Córdoba, Mi luz interior, Opinión, Sevilla

Cofrades Ejemplares

Debe ser consecuencia de la edad, pero cada vez me ocurre con mayor frecuencia que las cosas pasan por delante de mis narices casi sin tiempo para paladearlas. Acaso sean los años o tal vez un poco de hastío derivado de la contemplación de ciertos especímenes que reparten su bilis a diestra y siniestra desde determinados ámbitos de la esfera cofrade. Y lo peor de todo es que algunos lo hacen con la anuencia y el silencio cómplice de algunos que hasta visten sotana, vivir para ver… allá cada cual con su conciencia.

Entonces, de cuando en cuando, como si algún ente superior quisiera hacerme ver que no todo es podredumbre en este conato de cochiquera en la que a veces parece que se ha convertido el mundo de las cofradías, una se encuentra con personas íntegras, honradas y honorables, que se visten por los pies, que no tienen dos caras ni mayor aspiración que servir a sus hermanos y trabajar por el bien común. Cofrades de verdad, que no necesitan más nombre que aquél por el que son llamados por sus amigos, ni apellido del que emane ese pedigrí ficticio que para algunos es una especie de título nobiliario a través del cual se hereda toda una vida de milagros y se transmite de generación en generación.

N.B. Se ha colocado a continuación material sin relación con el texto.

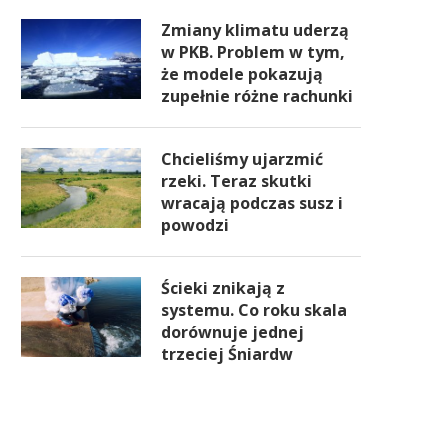
Zmiany klimatu uderzą
w PKB. Problem w tym,
że modele pokazują
zupełnie różne rachunki
Chcieliśmy ujarzmić
rzeki. Teraz skutki
wracają podczas susz i
powodzi
Ścieki znikają z
systemu. Co roku skala
dorównuje jednej
trzeciej Śniardw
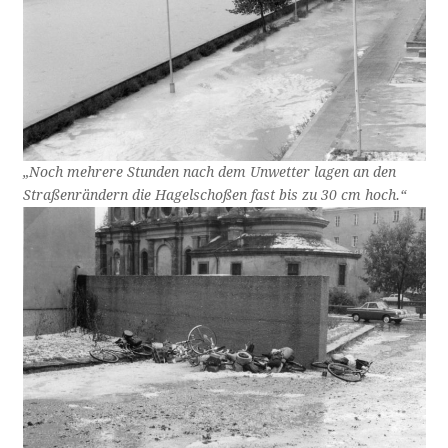
„Noch mehrere Stunden nach dem Unwetter lagen an den
Straßenrändern die Hagelschoßen fast bis zu 30 cm hoch.“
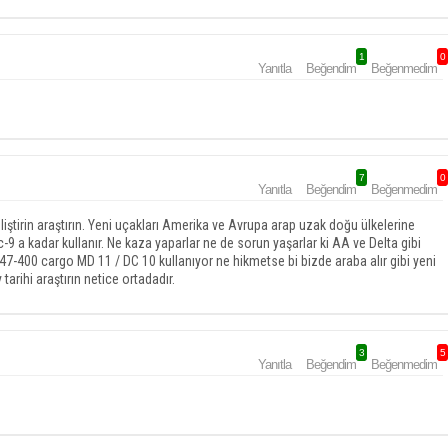
1
0
Yanıtla
Beğendim
Beğenmedim
7
0
Yanıtla
Beğendim
Beğenmedim
ştirin araştırın. Yeni uçakları Amerika ve Avrupa arap uzak doğu ülkelerine
c-9 a kadar kullanır. Ne kaza yaparlar ne de sorun yaşarlar ki AA ve Delta gibi
B747-400 cargo MD 11 / DC 10 kullanıyor ne hikmetse bi bizde araba alır gibi yeni
tarihi araştırın netice ortadadır.
3
5
Yanıtla
Beğendim
Beğenmedim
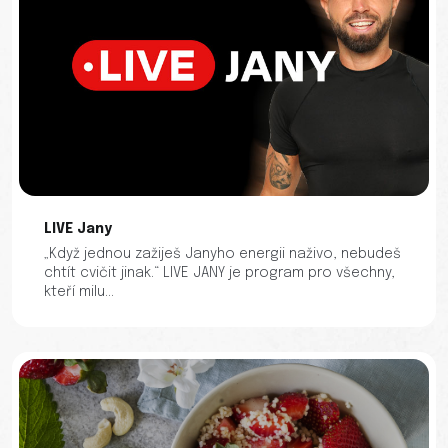
LIVE Jany
„Když jednou zažiješ Janyho energii naživo, nebudeš
chtít cvičit jinak.“ LIVE JANY je program pro všechny,
kteří milu...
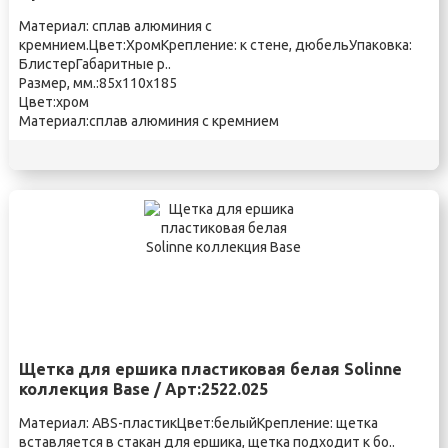
Материал: сплав алюминия с
кремнием.Цвет:ХромКрепление: к стене, дюбельУпаковка:
БлистерГабаритные р..
Размер, мм.:85х110х185
Цвет:хром
Материал:сплав алюминия с кремнием
Щетка для ершика пластиковая белая Solinne
коллекция Base / Арт:2522.025
Материал: ABS-пластикЦвет:белыйКрепление: щетка
вставляется в стакан для ершика, щетка подходит к бо..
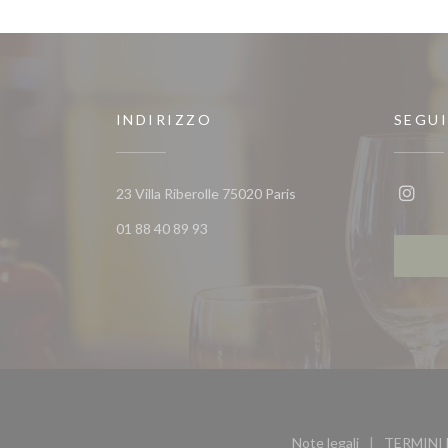
INDIRIZZO
SEGUI
((apre una nuova finestra
23 Villa Riberolle 75020 Paris
Insta
01 88 40 89 93
Note legali
TERMINI 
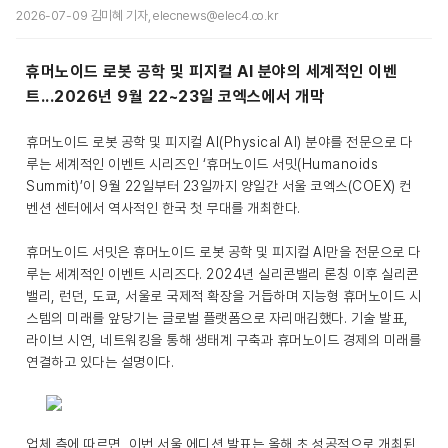
2026-07-09 김미혜 기자, elecnews@elec4.co.kr
휴머노이드 로봇 공학 및 피지컬 AI 분야의 세계적인 이벤
트...2026년 9월 22~23일 코엑스에서 개막
휴머노이드 로봇 공학 및 피지컬 AI(Physical AI) 분야를 전문으로 다
루는 세계적인 이벤트 시리즈인 ‘휴머노이드 서밋(Humanoids
Summit)’이 9월 22일부터 23일까지 양일간 서울 코엑스(COEX) 컨
벤션 센터에서 역사적인 한국 첫 무대를 개최한다.
휴머노이드 서밋은 휴머노이드 로봇 공학 및 피지컬 AI만을 전문으로 다
루는 세계적인 이벤트 시리즈다. 2024년 실리콘밸리 론칭 이후 실리콘
밸리, 런던, 도쿄, 서울로 국제적 확장을 거듭하며 지능형 휴머노이드 시
스템의 미래를 앞당기는 글로벌 플랫폼으로 자리매김했다. 기술 발표,
라이브 시연, 네트워킹을 통해 생태계 구축과 휴머노이드 경제의 미래를
연결하고 있다는 설명이다.
업체 측에 따르면, 이번 서울 에디션 발표는 올해 초 성공적으로 개최된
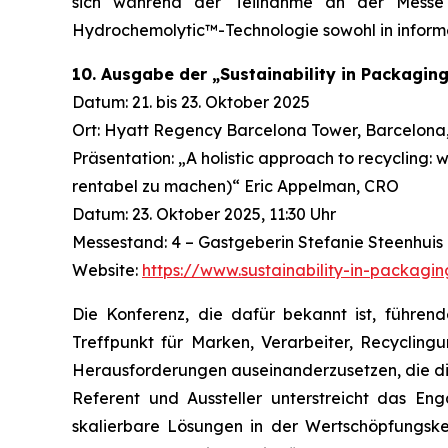
sich während der Teilnahme an der Messe d
Hydrochemolytic™-Technologie sowohl in informel
10. Ausgabe der „Sustainability in Packagin
Datum: 21. bis 23. Oktober 2025
Ort: Hyatt Regency Barcelona Tower, Barcelona
Präsentation: „A holistic approach to recycling: w
rentabel zu machen)“ Eric Appelman, CRO
Datum: 23. Oktober 2025, 11:30 Uhr
Messestand: 4 – Gastgeberin Stefanie Steenhuis
Website:
https://www.sustainability-in-packagi
Die Konferenz, die dafür bekannt ist, führe
Treffpunkt für Marken, Verarbeiter, Recycling
Herausforderungen auseinanderzusetzen, die die
Referent und Aussteller unterstreicht das E
skalierbare Lösungen in der Wertschöpfungske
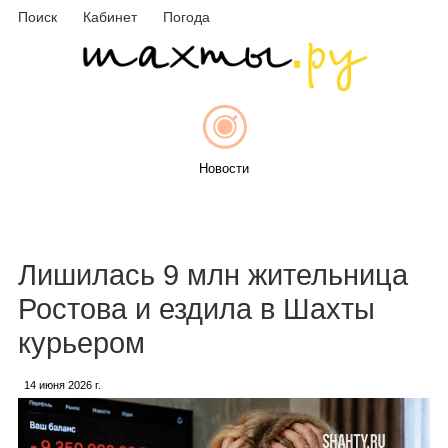
Поиск
Кабинет
Погода
Новости
Афиша
Лишилась 9 млн жительница
Ростова и ездила в Шахты
курьером
Объявления
14 июня 2026 г.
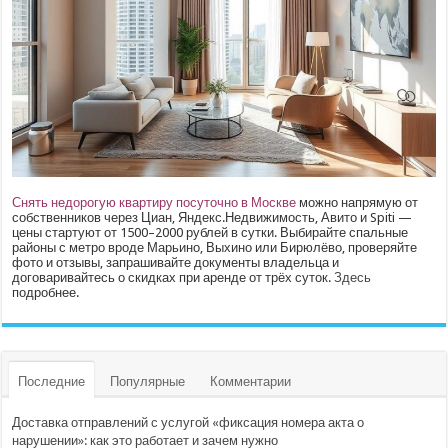
Снять недорогую квартиру посуточно в Москве
можно напрямую от
собственников через Циан, Яндекс.Недвижимость, Авито и Spiti —
цены стартуют от 1500–2000 рублей в сутки. Выбирайте спальные
районы с метро вроде Марьино, Выхино или Бирюлёво, проверяйте
фото и отзывы, запрашивайте документы владельца и
договаривайтесь о скидках при аренде от трёх суток.
Здесь
подробнее.
Последние
Популярные
Комментарии
Доставка отправлений с услугой «фиксация номера акта о
нарушении»: как это работает и зачем нужно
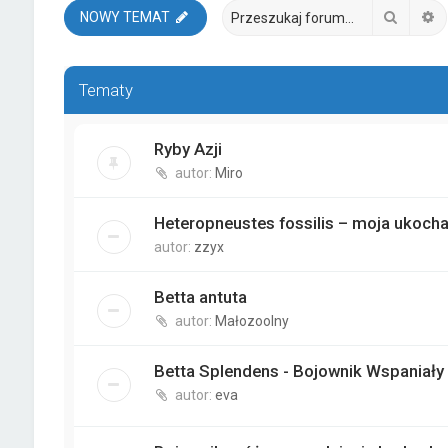
Szukaj
W
NOWY TEMAT
Tematy
Ryby Azji
autor:
Miro
Heteropneustes fossilis – moja ukoc
autor:
zzyx
Betta antuta
autor:
Małozoolny
Betta Splendens - Bojownik Wspaniały
autor:
eva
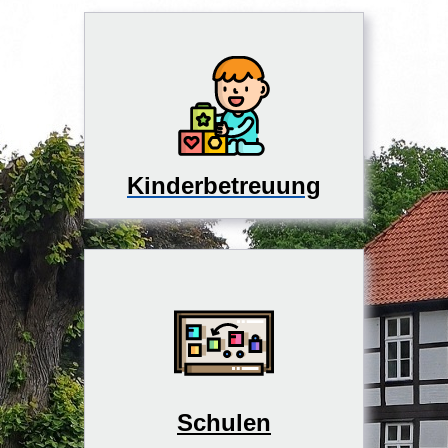
Kinderbetreuung
Schulen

Hombres y mujeres que siempre estuvieron ahí, que no entienden de política, ni de luchas de poder, ni de guerras fratricidas, que sobre los cimientos de su esfuerzo y su dedicación desinteresada construyeron la historia de muchas de nuestras hermandades a pesar de las tempestades que inevitablemente azotan su devenir cotidiano, por culpa del egoísmo de muchos y del afán de notoriedad de unos pocos, capaces de derribar lo construido por otros con tal de trepar.

Personas que son el sustrato gracias al que continua floreciendo la esperanza hasta en el corazón de los más decepcionados, que encontramos en su presencia el único motivo para seguir respirando a incienso aunque sea solamente en ocasiones dispersas. Por eso hoy quiero mostrarles mi gratitud infinita a todos ellos, héroes anónimos, luchadores infatigables, por conservar esa pequeña llama que sigue latiendo para que jamás se apague la ilusión de quienes venimos de vuelta. Gracias de corazón, por servir de pilar esencial para nuestro universo cofrade, gracias por conservar la verdadera naturaleza que germina de la palabra hermandad. Gracias porque con vuestro titánico empeño continua latiendo mi marchito y cansado corazón cofrade.